#### [Votre objectif]
Pouvez-vous rédiger la suite du texte sur la crise des pièces détachées automobiles en Algérie, à partir de sa dernière phrase ?

#### [Texte à lire]

L’Algérie fait face ces dernières années à une crise multiforme dans le marché de la pièce détachée automobile qui enregistre, quasiment chaque mois, une hausse des prix inexpliquée.
La pièce de rechange automobile, composants indispensables dans l’écosystème du secteur automobile, se fait de plus en plus rare. L’initiative des pouvoirs publics, mise en place à l’automne 2021 pour épurer le secteur des importations, a donné un coup de frein à la revitalisation du parc automobile vieillissant. L’Algérie fait face ces dernières années à une crise multiforme dans le marché de la pièce détachée automobile qui enregistre, quasiment chaque mois, une hausse des prix inexpliquée.
La décision du ministère du Commerce et de la Promotion des exportations de suspendre, sous réserve de conformité à la loi, la domiciliation bancaire pour toutes les opérations d’importation pour la revente en l’état depuis le 31 octobre 2021, a provoqué une paupérisation du créneau, voire une pénurie de pièces de rechange sans égale, où les importateurs doivent se résoudre à avoir un registre du commerce pour chaque activité et disposer d’un certificat d’excellence pour justifier de la qualité de leurs produits.

#### [Données affichées]
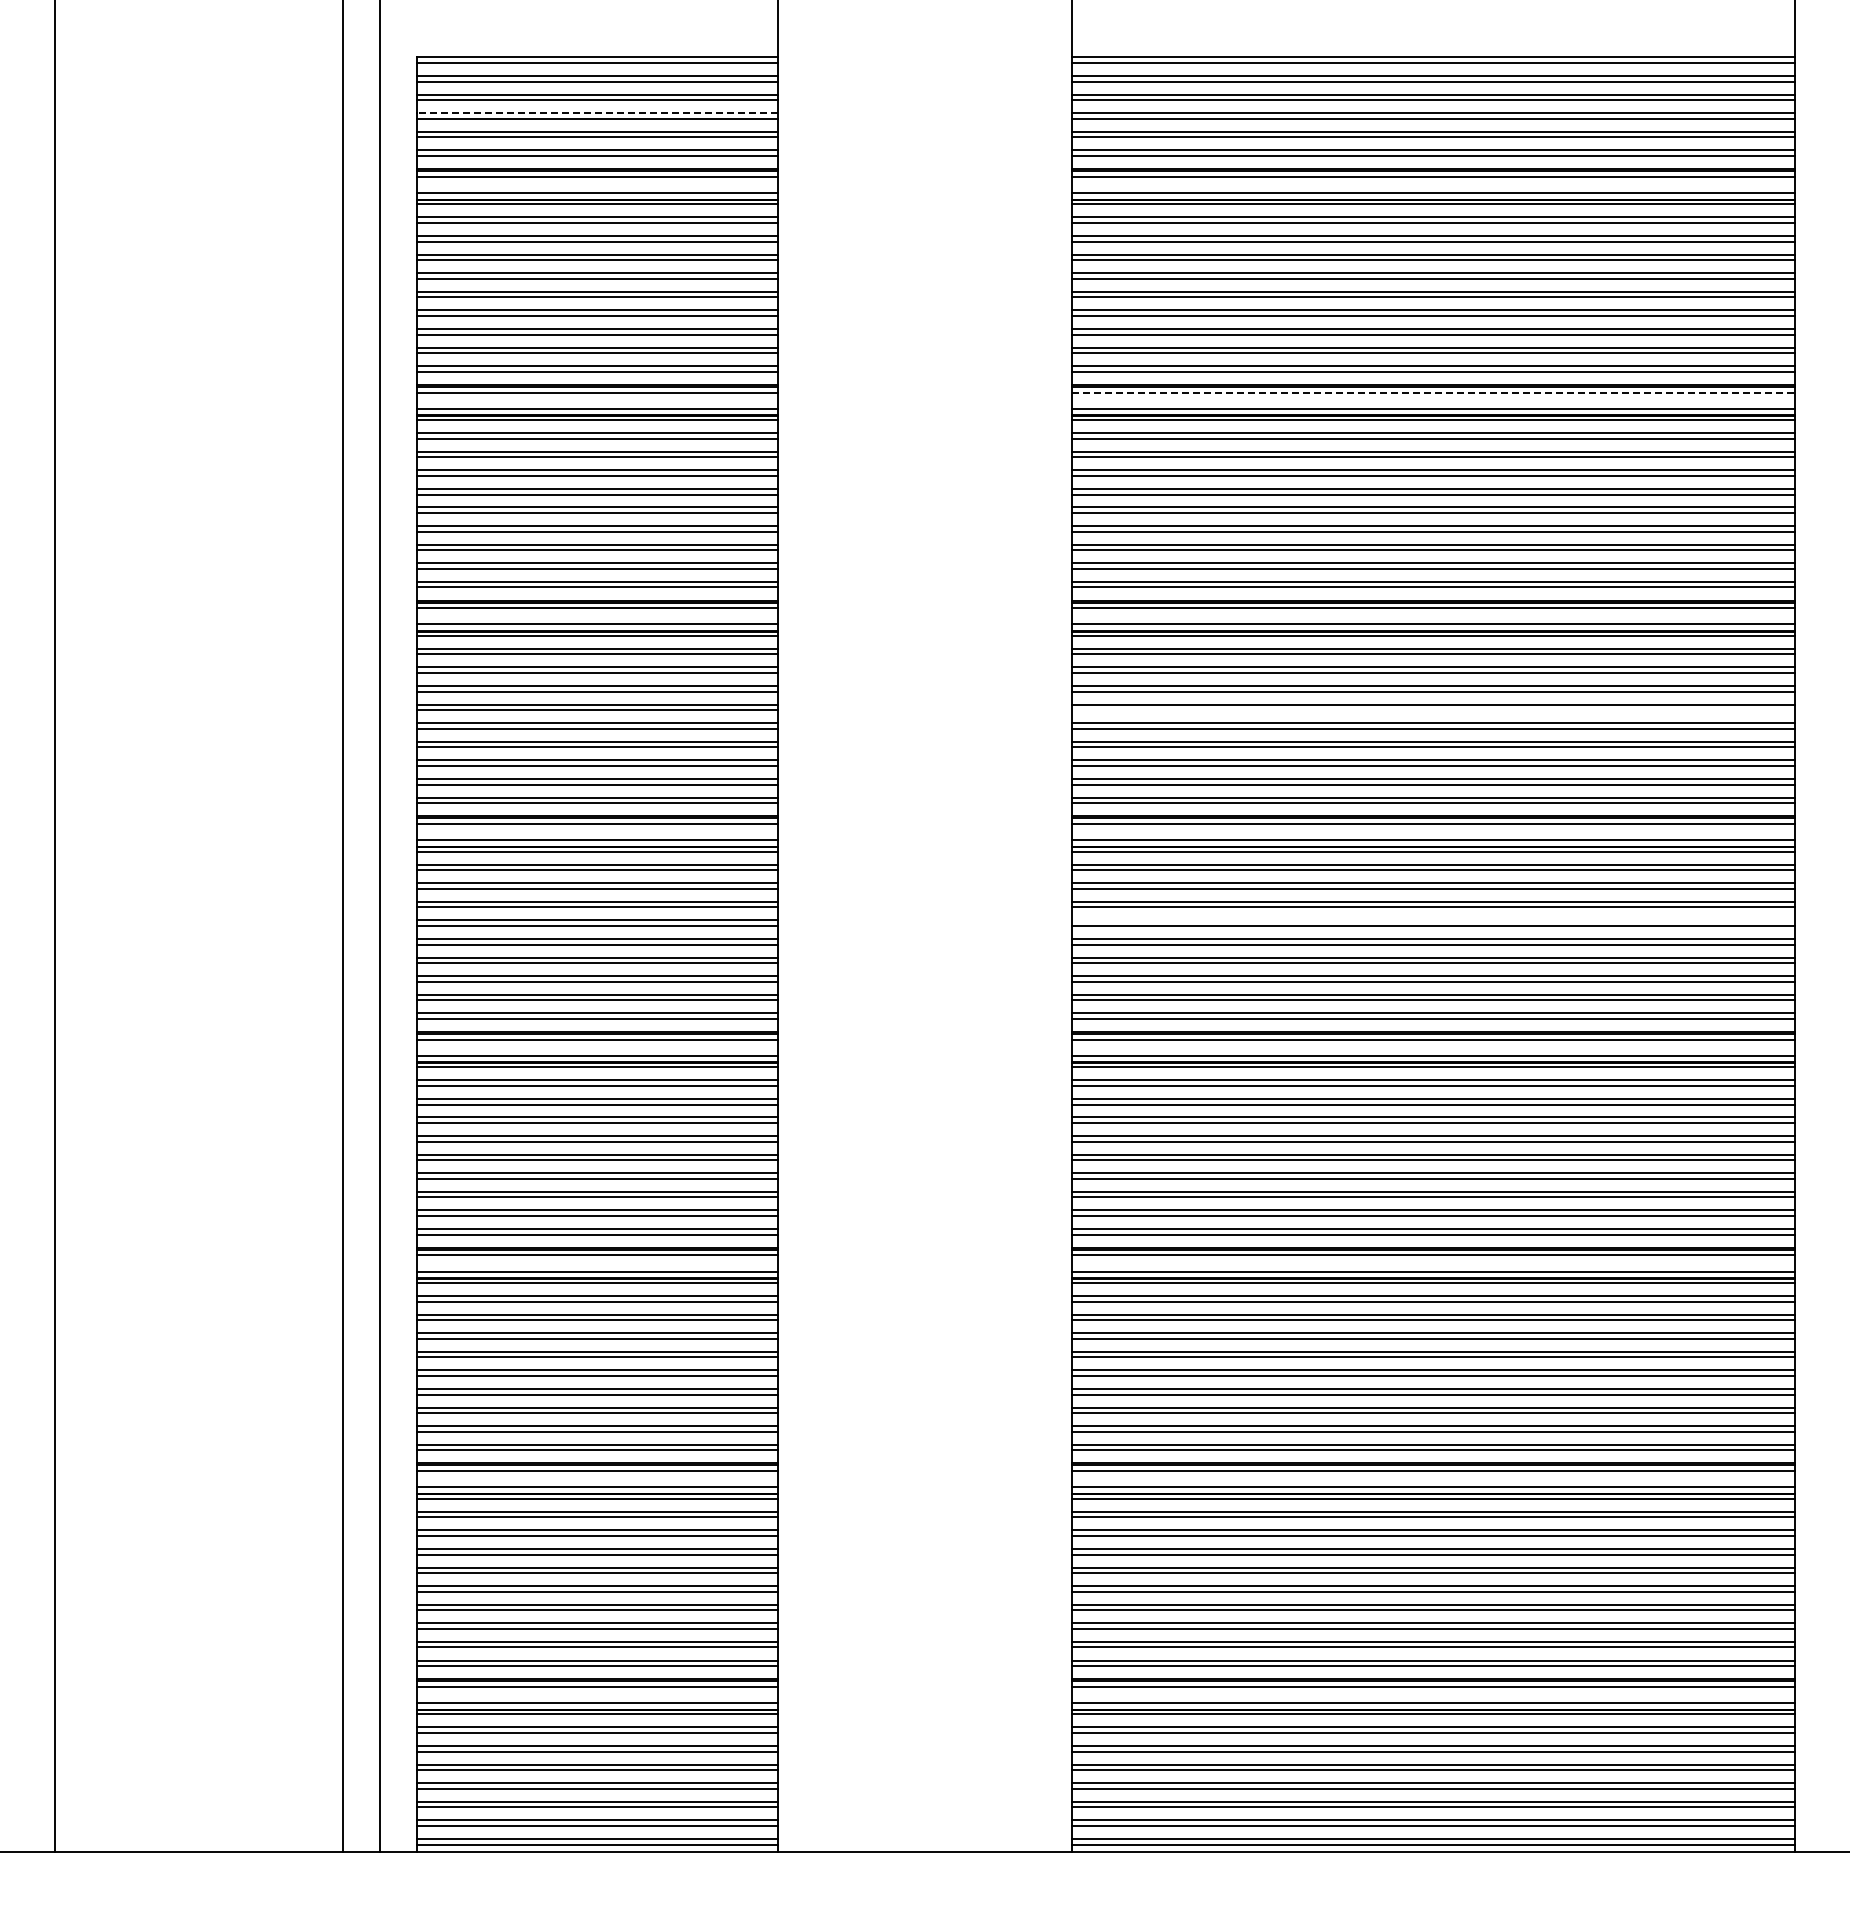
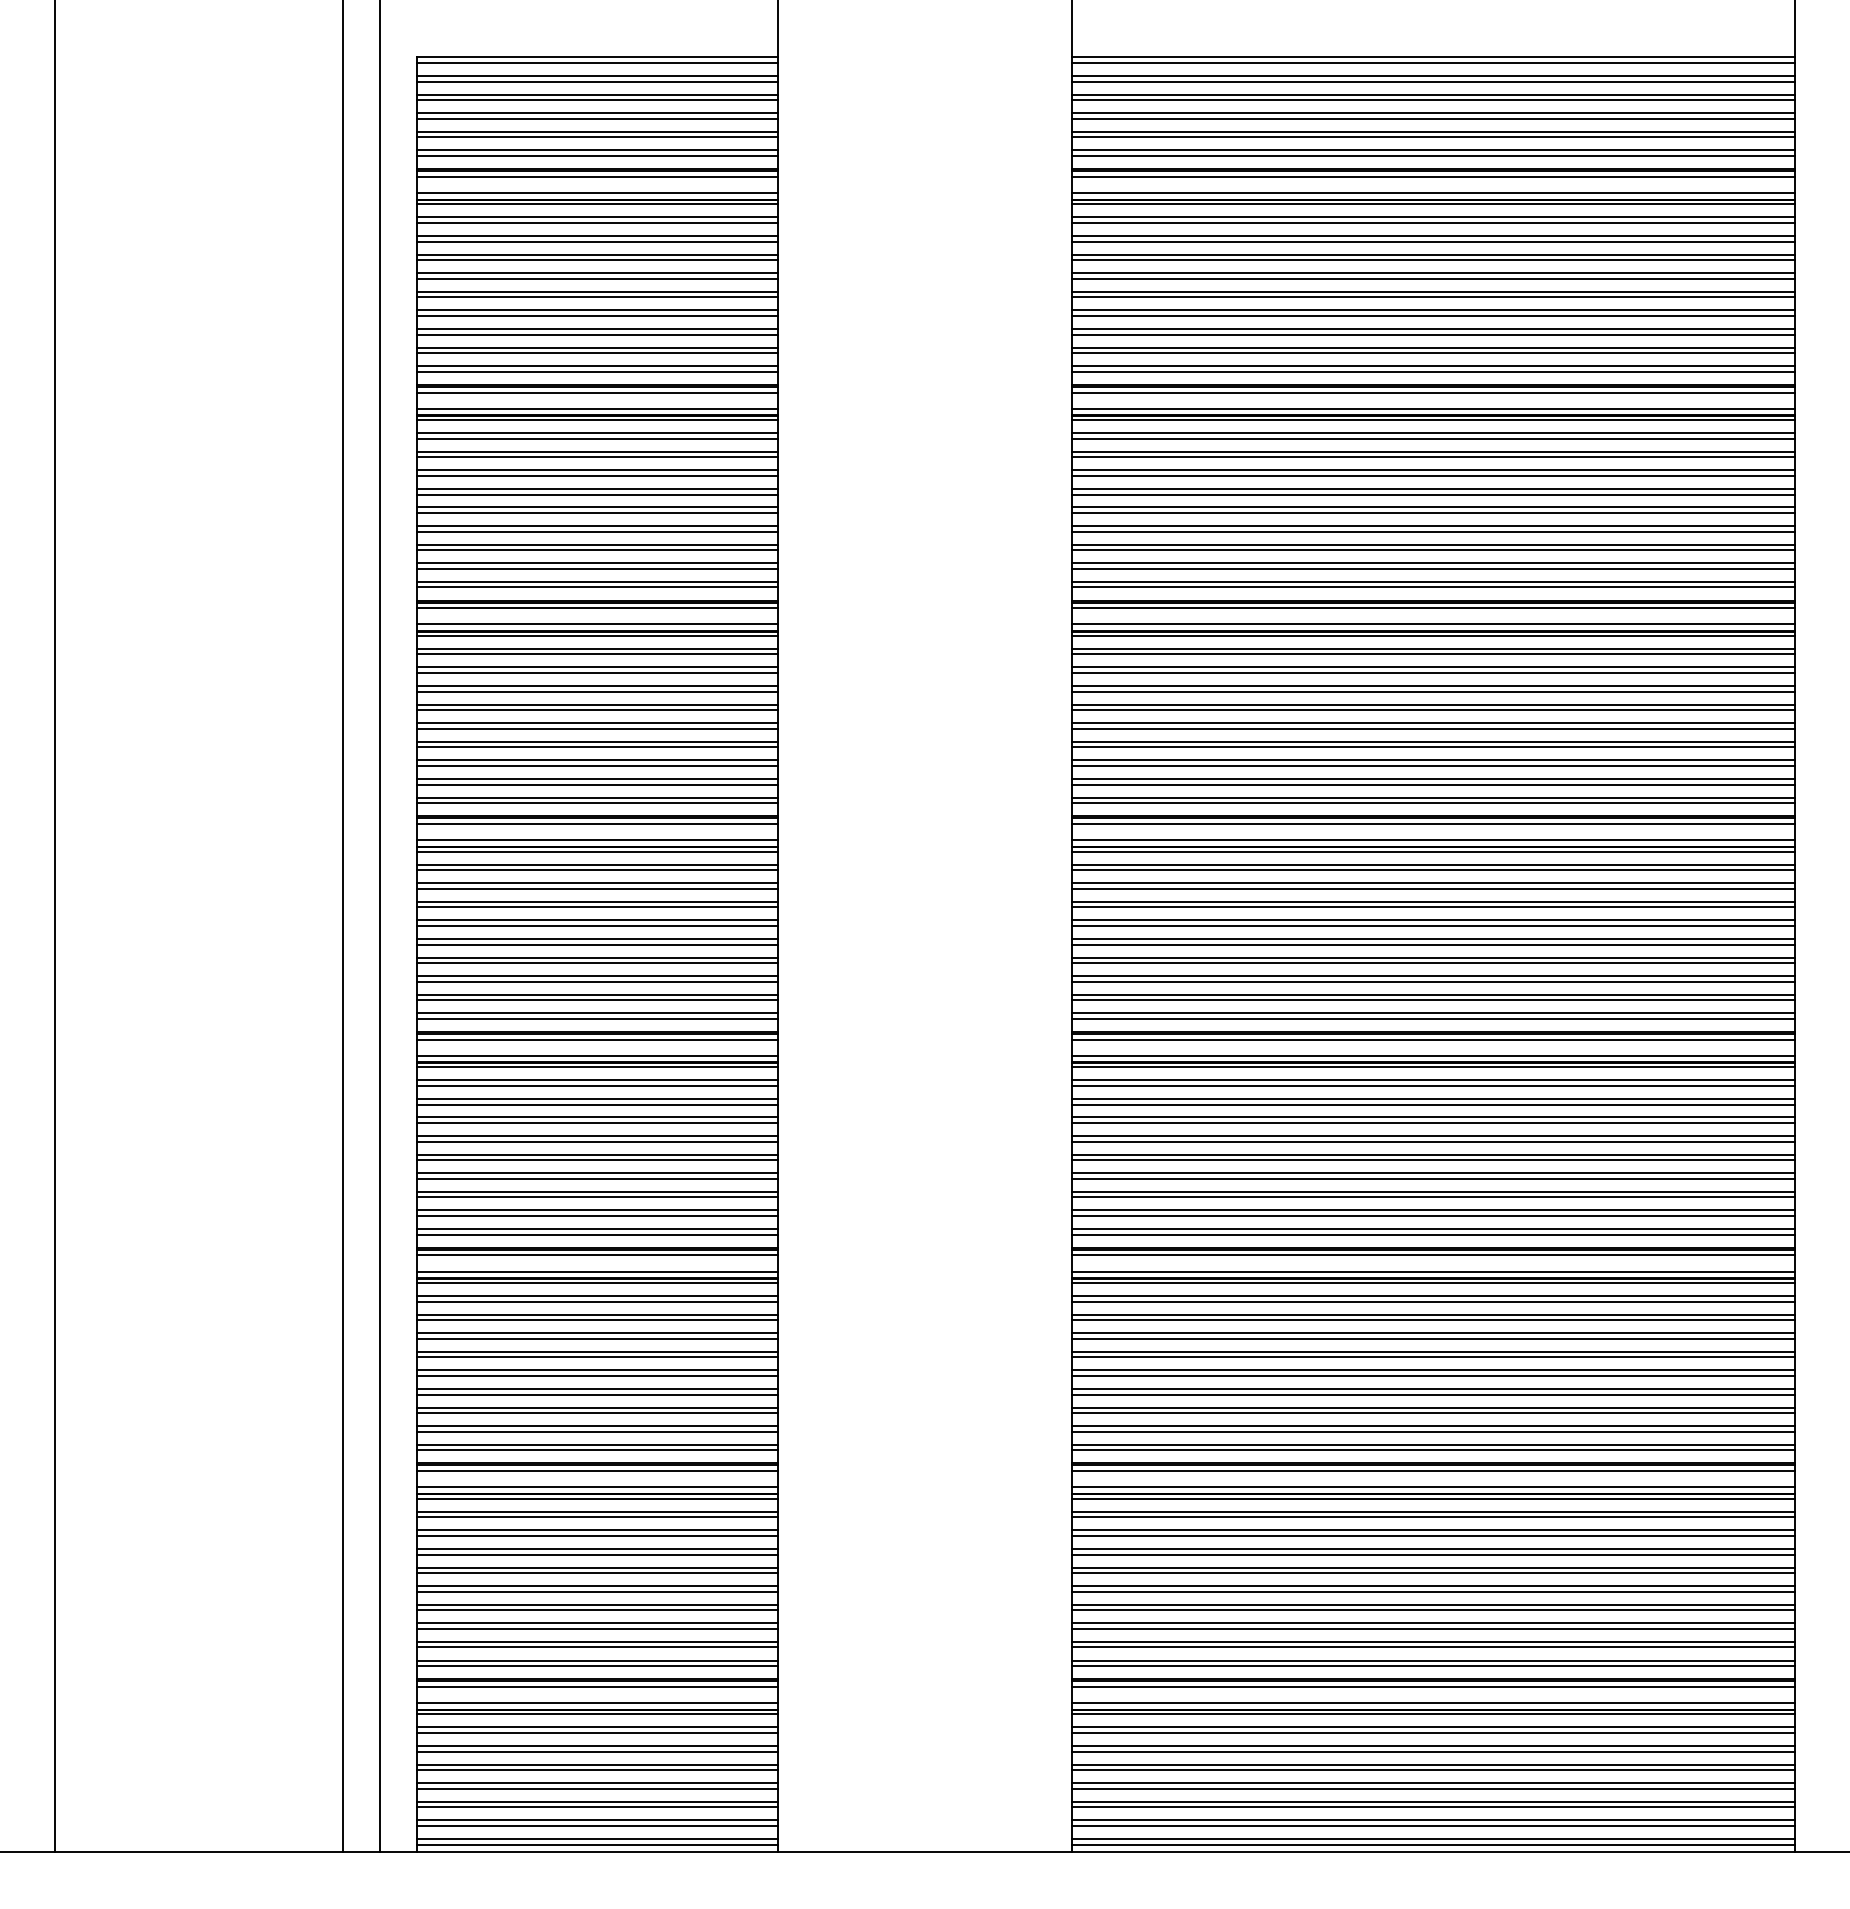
line at (597, 113): dashed -> solid
line at (1433, 392): dashed -> solid
line at (1432, 710): none -> present
line at (1432, 920): none -> present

#### [La réponse]
De l’avis d’un groupe d’opérateurs dans la filière automobile, ces mesures «d’assainissement» du marché, jugées comme draconiennes, ont engendré un ralentissement de l’activité de l’importation, la rendant plus complexe.Dans un tel contexte marqué par une raréfaction des pièces neuves, les pièces d’occasion, aussi rares et chères, restent l’ultime recours des automobilistes.
Lors de notre tournée aux marchés de «Soummam» à Bab Ezzouar, de Semmar et Kouba, fiefs incontestables de la pièce détachée de l’Algérois, des propriétaires de magasins ont unanimement argué que le ralentissement des importations demeure le principal facteur de cette hausse. «Le blocage de l’importation a fait en sorte que des dizaines de fournisseurs ont stocké des quantités de pièces pour continuer d’alimenter le marché. Le problème qui se pose fait que plus les réserves en quantités s’épuisent, plus les prix augmentent», précisent-ils, tout en ajoutant que «les quelques fournisseurs encore en activité sont contraints de répartir en quantités réduites les anciens stocks disponibles».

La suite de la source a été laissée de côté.